Date: 20 Oct 1961
Joseph Osuagwu died from injuries thought to have been caused by a coal shovel and generally starved and maltreated.
His mother was tried for his murder but acquitted.
Following Joseph Osuagwu's death on the morning of 11 September 1961 the police saw his mother on at 7.55pm at Old Street Police station and said to her, 'We have seen the body of your son Joseph. He is covered in cuts and bruises, which we believe you have caused by hitting him with a metal shovel, kicking him and punching him. As you know, he died after being taken from your flat to hospital this morning. Joseph Osuagwu's mother said, 'It wasn't me who hit him last night, it must have been my husband, when I was out. I have only hit him with a strap when he was stealing in the kitchen'.
When she was cautioned and told that she would be charged with causing grievous bodily harm to Joseph Osuagwu she said, 'It's my husband, I only used a strap'.
Joseph Osuagwu's step-father said that he lived at 25 Sebastian House in Hoxton Street, N1 and was a machine operator.

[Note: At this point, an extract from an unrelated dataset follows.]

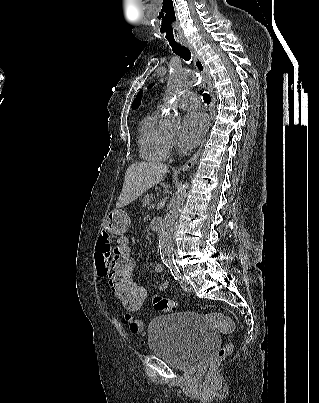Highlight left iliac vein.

He said that he married Joseph Osuagwu's mother in 1955 at which time she had four children, one of whom was Joseph Osuagwu who had been 8 months old at the time. He said that after their marriage that they had twin boys together but that recently only Joseph Osuagwu and the twins had been living with them in Hoxton Street.
He said that Joseph Osuagwu's mother didn't have enough patience with Joseph Osuagwu and that she sometimes hit him most severely, sometimes using her hands and sometimes using a coal shovel.

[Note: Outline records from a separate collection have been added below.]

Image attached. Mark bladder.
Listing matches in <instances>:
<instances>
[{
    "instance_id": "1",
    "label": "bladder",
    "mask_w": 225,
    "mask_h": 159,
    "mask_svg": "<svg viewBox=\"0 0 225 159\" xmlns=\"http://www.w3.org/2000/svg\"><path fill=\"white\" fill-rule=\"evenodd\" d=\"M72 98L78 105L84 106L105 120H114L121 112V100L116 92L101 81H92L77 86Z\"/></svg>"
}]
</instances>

He said that she was impatient with him because she complained that his father had deceived her and that seeing Joseph Osuagwu reminded her of that. He added that she used to also complain that Joseph Osuagwu used to help himself to food in the kitchen.
Joseph Osuagwu's step-father said that Joseph Osuagwu behaved normally for a child and was 6½ years old.
He said that on 31 August 1961 that he went to the police station because on the morning of 29 August 1961 he had been in bed when he heard Joseph Osuagwu crying and that he had had to go into the passageway to try and stop Joseph Osuagwu's mother from hitting him. He said that she was hitting Joseph Osuagwu with her hand and that when he held her she told him that she must deal with Joseph Osuagwu, saying that he must have a cold bath as a punishment. However, he said that the reason for the cold bath as a punishment was because of the bruises Joseph Osuagwu had from her kicking him.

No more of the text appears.